Officer Fiduciary Liability, Supersized: Delaware Court Extends Duty of Care to Corporate Officers
More than 25 years ago in In re Caremark, the Delaware Court of Chancery held that corporate directors owe a duty of oversight, which requires that directors in good faith both (a) implement a reasonable system for causing information to be transmitted to the board and (b) monitor that system. Because the duty of oversight is part of the duty of loyalty, oversight claims cannot be included within a corporation’s exculpation provision, leaving the individual personally liable for monetary damages associated with any breach. Stockholders suing derivatively have asserted such so-called “Caremark” claims with increasing frequency in recent years, including in the claims asserted against directors of Blue Bell Creameries USA, Inc. in connection with that company’s listeria outbreak. In last week’s In re McDonald’s Corporation Stockholder Derivative Litigation decision, the Delaware Court of Chancery held for the first time that corporate officers also owe a fiduciary duty of oversight.
In In re McDonald’s, stockholders suing derivatively on behalf of the company asserted breach of fiduciary duty claims against several former and current officers and directors, including the company’s former Global Chief People Officer, who served when the company faced increasing public scrutiny and litigation concerning allegations of sexual harassment and misconduct within the organization. The officer, who in his role oversaw the company’s human resources function, was himself disciplined and ultimately terminated reportedly based on allegations of sexual harassment. The stockholders alleged that the officer (1) breached his duty of oversight by exercising inadequate oversight in response to risks of sexual harassment and misconduct at the company and its franchises and (2) breached his duty of loyalty by personally engaging in acts of sexual harassment.
Officer Duty of Oversight
The officer moved to dismiss, arguing in part that Delaware law did not impose on officers any obligation comparable to the duty of oversight imposed on directors. Vice Chancellor Laster disagreed. While acknowledging that “to date, Delaware cases have only applied the duty of oversight to directors,” the Court held that the reasons for that duty’s application to directors applied equally to officers and noted the Delaware Supreme Court’s prior pronouncement that “the fiduciary duties of officers are the same as those of directors.”

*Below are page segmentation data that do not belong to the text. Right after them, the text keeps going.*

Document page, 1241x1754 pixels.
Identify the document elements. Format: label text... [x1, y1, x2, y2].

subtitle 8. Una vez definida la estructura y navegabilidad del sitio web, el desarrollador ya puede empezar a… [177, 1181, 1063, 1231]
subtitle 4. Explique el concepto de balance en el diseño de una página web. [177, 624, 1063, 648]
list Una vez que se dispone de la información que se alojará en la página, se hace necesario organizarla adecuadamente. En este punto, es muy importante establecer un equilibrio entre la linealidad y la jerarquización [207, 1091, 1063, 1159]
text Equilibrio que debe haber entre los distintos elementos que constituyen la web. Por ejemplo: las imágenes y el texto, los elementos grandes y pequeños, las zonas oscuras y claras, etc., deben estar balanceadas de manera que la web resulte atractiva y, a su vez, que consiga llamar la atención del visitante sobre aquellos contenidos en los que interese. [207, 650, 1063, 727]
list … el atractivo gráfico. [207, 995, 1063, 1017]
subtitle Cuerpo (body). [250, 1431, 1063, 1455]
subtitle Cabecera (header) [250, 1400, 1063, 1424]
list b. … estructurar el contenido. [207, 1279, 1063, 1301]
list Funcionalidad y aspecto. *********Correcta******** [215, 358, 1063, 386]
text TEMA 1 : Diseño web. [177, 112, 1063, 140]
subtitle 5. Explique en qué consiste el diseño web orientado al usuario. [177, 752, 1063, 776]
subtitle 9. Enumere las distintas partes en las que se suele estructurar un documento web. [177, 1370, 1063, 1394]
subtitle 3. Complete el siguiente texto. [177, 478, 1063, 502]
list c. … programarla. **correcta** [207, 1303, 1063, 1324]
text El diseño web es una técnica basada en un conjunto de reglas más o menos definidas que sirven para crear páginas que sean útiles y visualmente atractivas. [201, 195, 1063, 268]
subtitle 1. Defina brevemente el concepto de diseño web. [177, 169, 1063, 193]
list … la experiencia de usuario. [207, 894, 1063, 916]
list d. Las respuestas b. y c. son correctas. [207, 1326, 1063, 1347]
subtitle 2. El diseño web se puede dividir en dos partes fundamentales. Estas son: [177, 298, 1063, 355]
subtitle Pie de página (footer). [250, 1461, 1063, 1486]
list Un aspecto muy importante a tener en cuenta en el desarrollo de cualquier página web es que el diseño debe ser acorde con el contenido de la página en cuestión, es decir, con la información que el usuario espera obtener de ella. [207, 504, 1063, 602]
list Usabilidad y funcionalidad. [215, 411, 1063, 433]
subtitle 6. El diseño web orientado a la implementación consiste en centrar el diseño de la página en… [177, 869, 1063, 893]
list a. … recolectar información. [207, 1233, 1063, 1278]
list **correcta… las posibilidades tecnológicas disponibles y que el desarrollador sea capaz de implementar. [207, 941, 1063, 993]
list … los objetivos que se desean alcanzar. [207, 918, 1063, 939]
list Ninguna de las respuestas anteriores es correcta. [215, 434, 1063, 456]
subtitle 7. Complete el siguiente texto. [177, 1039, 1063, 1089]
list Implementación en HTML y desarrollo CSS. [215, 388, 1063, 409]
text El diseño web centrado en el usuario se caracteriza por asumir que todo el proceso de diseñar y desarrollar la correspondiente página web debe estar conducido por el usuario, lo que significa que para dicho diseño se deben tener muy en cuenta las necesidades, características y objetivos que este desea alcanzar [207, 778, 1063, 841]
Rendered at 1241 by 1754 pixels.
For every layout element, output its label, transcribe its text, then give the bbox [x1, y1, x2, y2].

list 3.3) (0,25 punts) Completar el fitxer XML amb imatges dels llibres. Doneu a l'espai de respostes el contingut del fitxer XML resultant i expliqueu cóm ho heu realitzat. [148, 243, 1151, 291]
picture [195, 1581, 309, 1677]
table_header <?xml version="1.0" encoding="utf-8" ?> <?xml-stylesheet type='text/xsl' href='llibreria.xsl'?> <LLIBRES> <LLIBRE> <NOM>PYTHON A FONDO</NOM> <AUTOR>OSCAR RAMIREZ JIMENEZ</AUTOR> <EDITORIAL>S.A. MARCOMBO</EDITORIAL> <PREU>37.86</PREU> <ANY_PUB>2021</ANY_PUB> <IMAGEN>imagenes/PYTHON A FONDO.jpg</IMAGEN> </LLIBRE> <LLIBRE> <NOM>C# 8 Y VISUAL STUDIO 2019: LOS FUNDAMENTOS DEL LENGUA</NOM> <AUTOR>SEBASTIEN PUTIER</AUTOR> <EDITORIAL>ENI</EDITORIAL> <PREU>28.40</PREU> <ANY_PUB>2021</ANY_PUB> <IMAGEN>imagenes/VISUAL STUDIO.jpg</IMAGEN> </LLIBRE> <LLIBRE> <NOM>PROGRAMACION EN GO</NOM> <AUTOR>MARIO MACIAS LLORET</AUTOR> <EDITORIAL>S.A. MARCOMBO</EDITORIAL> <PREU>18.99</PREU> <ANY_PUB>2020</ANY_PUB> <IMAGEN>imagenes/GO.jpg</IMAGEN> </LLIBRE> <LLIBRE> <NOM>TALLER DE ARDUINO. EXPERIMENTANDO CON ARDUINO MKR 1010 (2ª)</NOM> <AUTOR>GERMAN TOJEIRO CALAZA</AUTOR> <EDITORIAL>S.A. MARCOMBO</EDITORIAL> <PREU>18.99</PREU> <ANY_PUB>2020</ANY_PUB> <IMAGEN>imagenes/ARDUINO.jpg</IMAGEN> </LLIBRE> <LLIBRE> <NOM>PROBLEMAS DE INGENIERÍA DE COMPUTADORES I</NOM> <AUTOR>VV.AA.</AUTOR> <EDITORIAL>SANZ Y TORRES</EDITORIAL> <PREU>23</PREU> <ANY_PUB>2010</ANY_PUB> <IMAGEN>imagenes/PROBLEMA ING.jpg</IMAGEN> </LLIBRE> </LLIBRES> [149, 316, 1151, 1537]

While the Court confirmed that officers owe a duty of oversight, its holding does not open the door to broad officer liability for any claims where a company’s reporting system is inadequate or not reasonably monitored. Importantly, the Court held that officers and directors both owe duties of oversight, but it acknowledged that an officer’s scope of oversight—and thus the scope of duty—may be narrower than a director’s. As the Court put it, “Although the duty of oversight applies equally to officers, its context-driven application will differ.” Some officers, like the CEO or the Chief Compliance Officer, “likely will have company-wide oversight portfolios.” Other officers have particular areas of responsibility, and the officer’s duty applies only within that area. “For example, the . . . Chief Legal Officer is responsible for legal oversight and for making a good faith effort to establish reasonable information systems to cover that area.”An officer’s duty to address and report serious misconduct generally only exists within the officer’s area, although a “sufficiently prominent” red flag—for example, credible information that the corporation is violating the law—might require an officer to act even if it falls outside the officer’s domain.
Moreover, as with the director’s duty of oversight, establishing a breach of an officer’s duty of oversight requires pleading, and later proving, disloyal conduct that takes the form of bad faith. That is, the officer must consciously fail to make a good faith effort to establish information systems, or the officer must consciously ignore red flags.
And because these breach of fiduciary duty claims must be brought in the name of the company, a stockholder cannot bring any breach of the duty of loyalty claim against an officer without showing that the company’s board wrongfully refused a demand to bring the claim or that demand would be futile. Indeed, the Court described this requirement as the “bulwark against the stockholders liberally asserting oversight claims against officers.”
Officer Duty of Loyalty
Delaware law has long recognized that officers owe a fiduciary duty of loyalty. As to the second claim against the former Global Chief People Officer, for alleged breach of this duty based on his alleged personal engagement in acts of sexual harassment, the Court also held that plaintiffs adequately stated a claim. The Court reasoned that engaging in sexual harassment is necessarily not in the best interests of the company, and thus an allegation that a fiduciary engaged in such acts that harmed the company is a colorable claim for breach of the duty of loyalty.
In re McDonald’s breaks new ground by expanding the duty of oversight to include corporate officers and by holding that an officer’s own acts of sexual harassment constitute a breach of the duty of loyalty. But the existence of an officer duty of oversight does not mean that officers will be liable when they lack perfect vision into the operations and reporting systems below them. Rather, as the Court described in discussing this officer’s alleged disregard of his oversight duties: “He was supposed to have his ear to the ground and be knowledgeable” about his area of responsibility, and upon learning of red flags he “should have been figuring out whether something was seriously wrong and either addressing it or reporting it upward.” This case underscores the importance for directors, and now corporate officers, to make a good faith effort to implement information reporting systems or controls and to address and report upward about serious misconduct.